Hardtack and coffee...we view these as a Civil War soldier's dietary staple, along with the occasional supplement of rice, beans, or salt pork. While many soldiers did experience less-than-adequate meals, this wasn't always the case. In fact, some soldiers ate foods that are similar to those we consume today, like ham, baked potatoes, and dried fruit. Captain of the 116th New York Infantry, Albert Jenkins Barnard, wrote the following while stationed in Baton Rouge in April 1863:

"We live very well now as the commissary has most all the necessaries. we can draw from him, on tick, rice, beans, potatoes, meal, tea, Coffee, sugar, ham, salt pork, tongues, molasses, vinegar, salt, dried peaches or apples, and soft, or hard bread; so you see we can live high. This morning we had for breakfast, baked potatoes, fried ham, milk toast, and coffee. for dinner boiled ham, boiled potatoes, and a bread pudding; for supper, fried potatoes, fried pork, and rice pan cakes. Aint [sic] that pretty high living for soldiers?"

While coffee was a liquid staple for Civil War soldiers, combatants could also satiate their thirsts with a glass of lemonade. Captain Barnard, when writing in regards to his brother Lewis's 20th birthday, said:

"John, and I, drank your health in a glass of lemonade, his treat. he bought the lemons here in camp. We drank it in two “secesh” goblets, which some of the men captured, (that’s the word now,) at Monteseno Bayou."

Though Captain Barnard received better sustenance because he was an officer, realistically any soldier who had money for added luxuries could purchase such foods from the commissary, a sutler, or even a shop in the town where they were stationed. Even so, Barnard's meals, compared to the food many soldiers ate, was "pretty high living" indeed.

Another way Civil War soldiers could eat better food than the standard fare of hardtack and coffee was by being invited to dinner by civilians. Some civilians would graciously share their bounty with Civil War soldiers, as Sam Watkins relays:

"There was no one there but an old lady and her sick and widowed daughter. They invited us in very pleasantly and kindly, and soon prepared us a very nice and good dinner."

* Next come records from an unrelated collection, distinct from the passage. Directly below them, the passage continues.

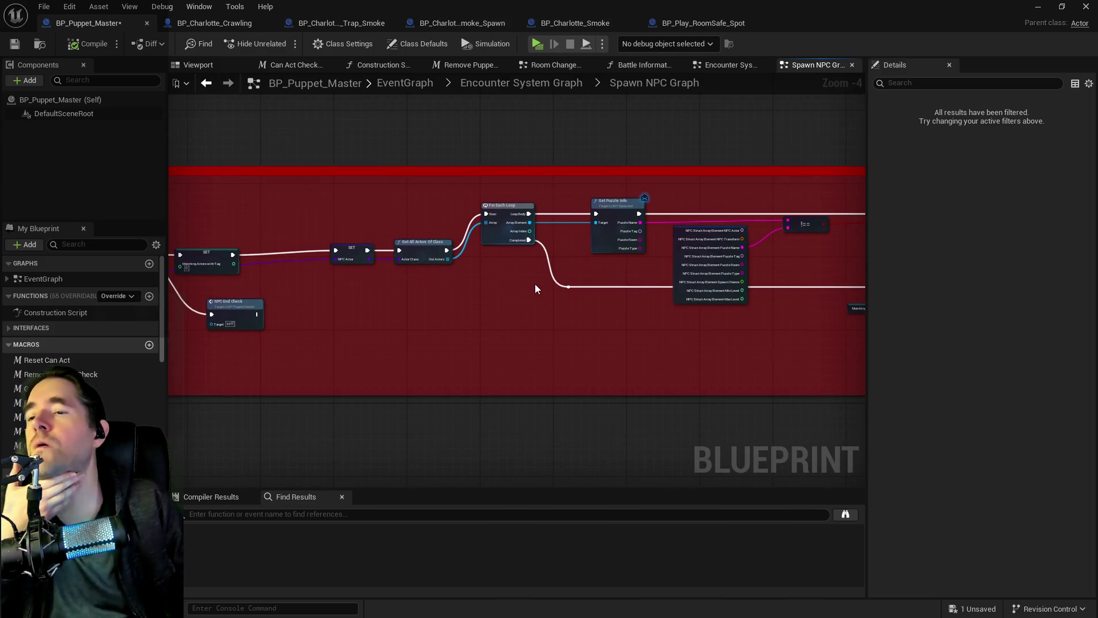
- Nudge the SET and Get All Actors Of Class nodes left
mouse_move(292, 223)
mouse_down()
mouse_move(452, 268)
mouse_move(376, 247)
mouse_up()
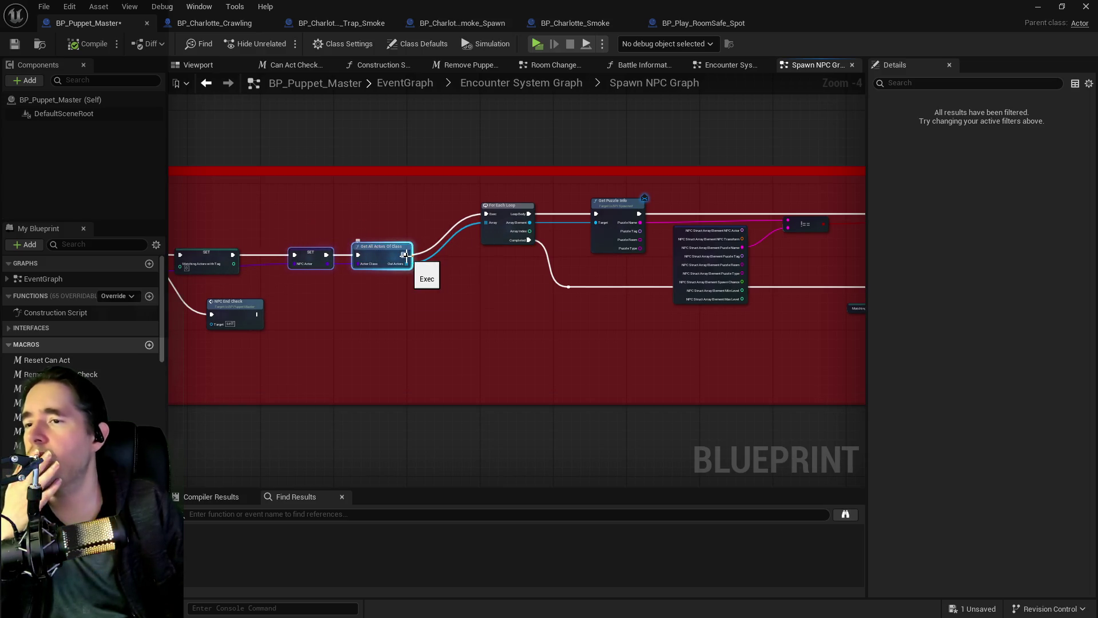
scroll(406, 254, down, 2)
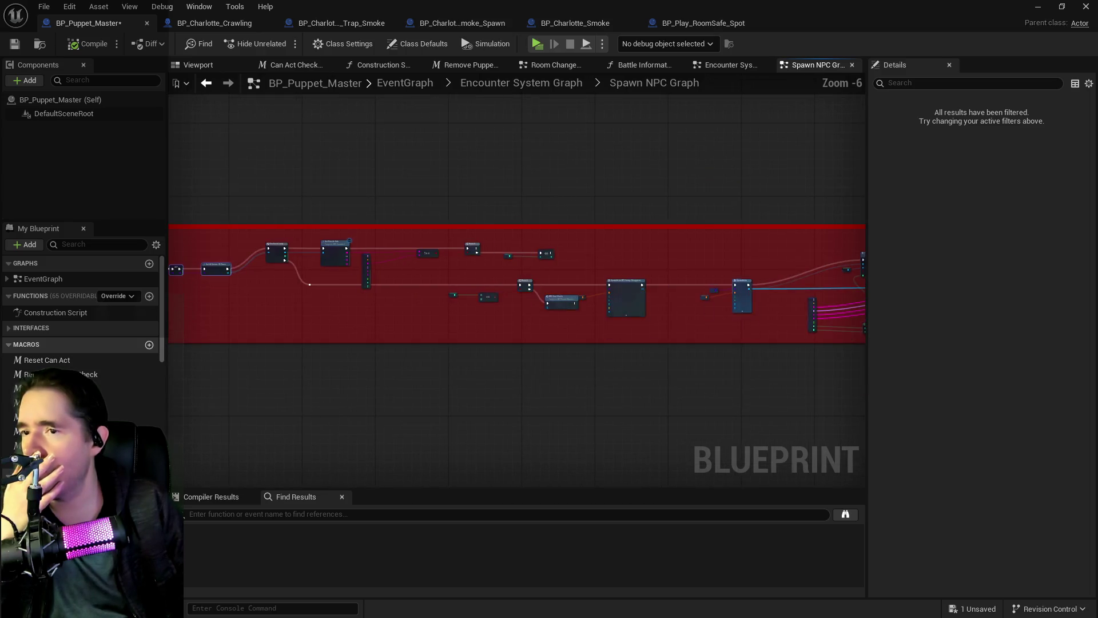
drag(660, 307, 484, 291)
- Review the SpawnActor, Spawned In, Get Puzzle Info and Branch nodes, ending near For Each Loop
scroll(661, 245, up, 2)
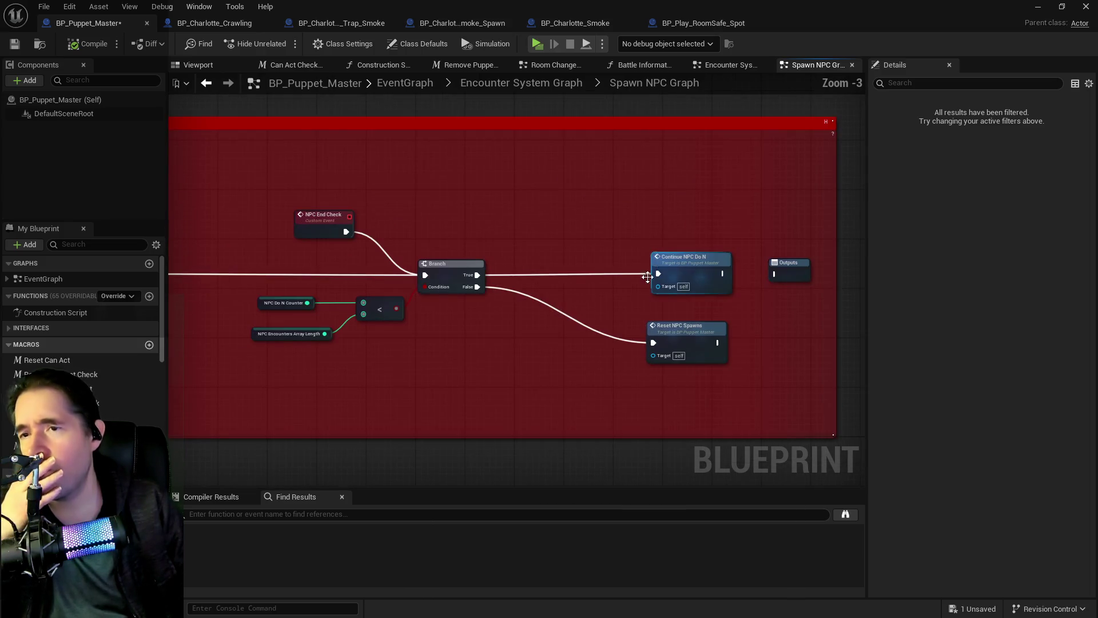
scroll(605, 308, up, 1)
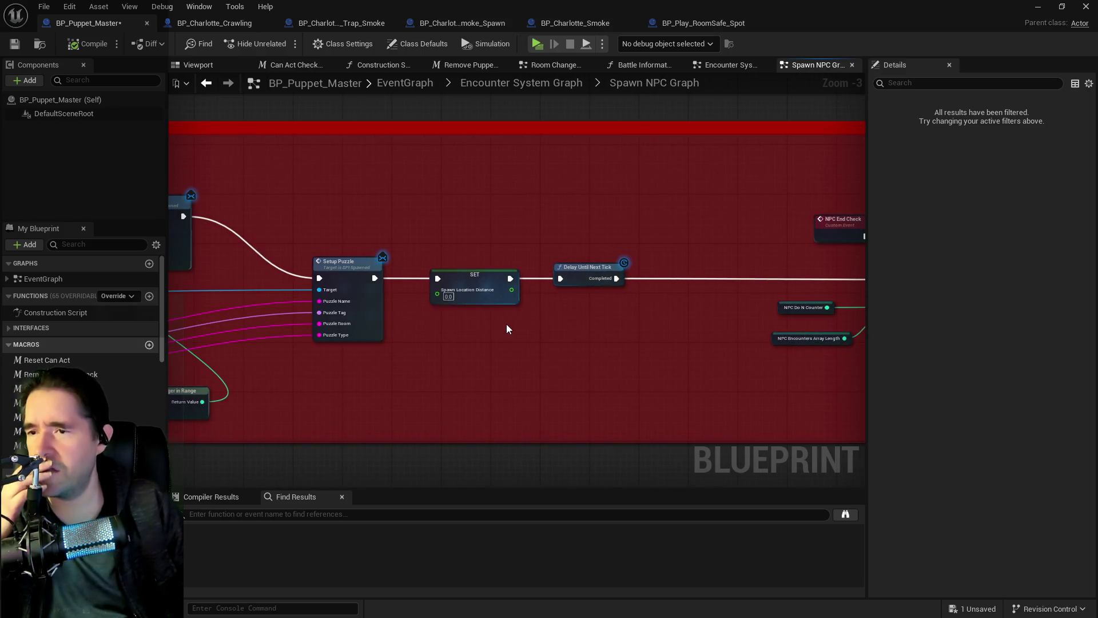
drag(506, 323, 818, 312)
drag(525, 300, 687, 278)
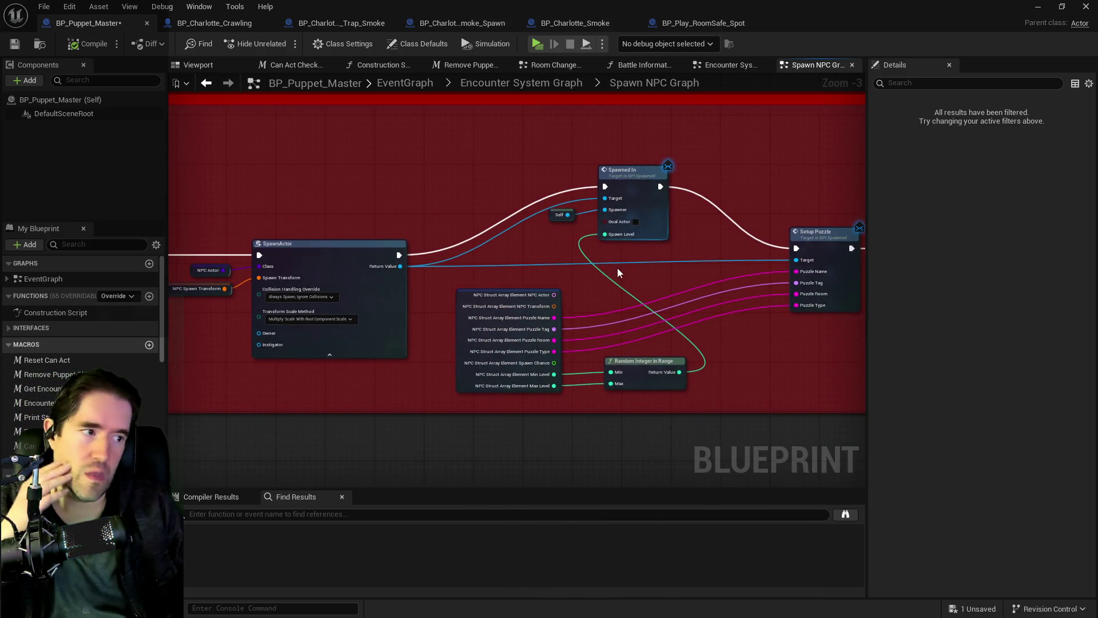
drag(502, 266, 652, 267)
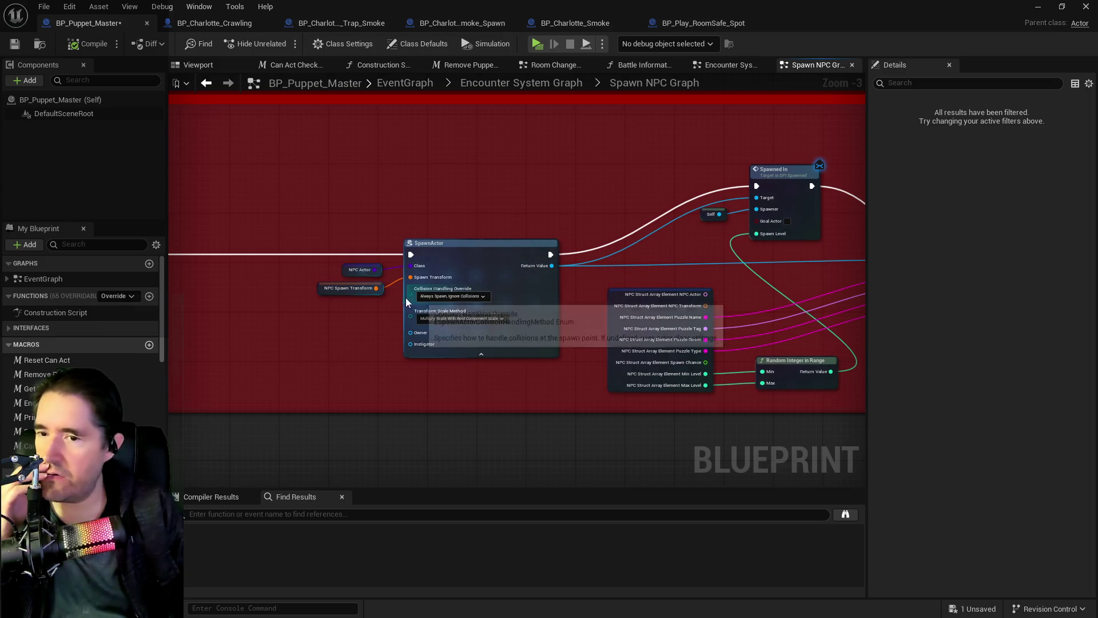
mouse_move(406, 298)
mouse_down()
mouse_move(575, 267)
mouse_move(657, 287)
mouse_up()
drag(409, 320, 822, 321)
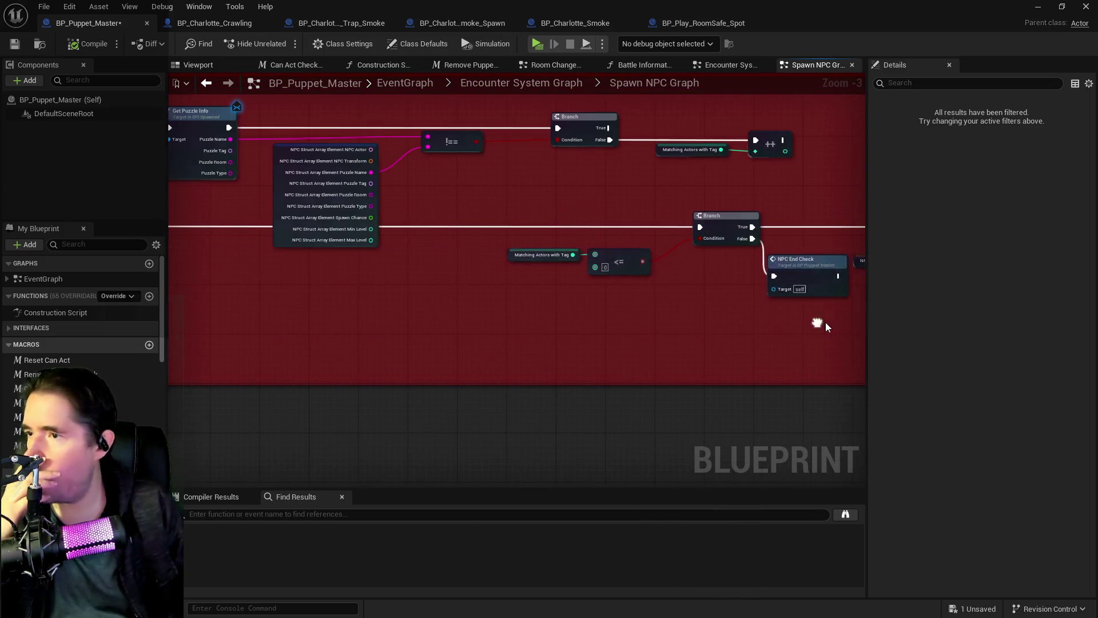
drag(498, 313, 742, 331)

Care packages--even today, we mail them to military members, college students, and even the elderly. Civil War soldiers were also the recipients of such packages, which could range from foodstuffs to personal items. While stationed in Baton Rouge in 1863, Captain Albert Jenkins Barnard (116th New York Infantry), wrote to his brother:

"I think possibly a box might reach me if you sent immediately and I want a few little things that I cant [sic] get here. I have tried hard to get a rubber coat; but there are none here or in New Orleans. If you can find one of the light kind I wish you would send it to me. some are very heavy. I think the difference is in the foundation one being cotton, and the other linen; though in this I may be mistaken. don’t get one unless it is light, and long, so that it will come down to my boot tops. I would also like three towels, a black neck tie, (narrow,) and two pair of those thin woolen socks such as I wore last spring. I know of nothing more unless Mother has a spongue [sic] cake that she can tuck in, or any thing else in the eating line."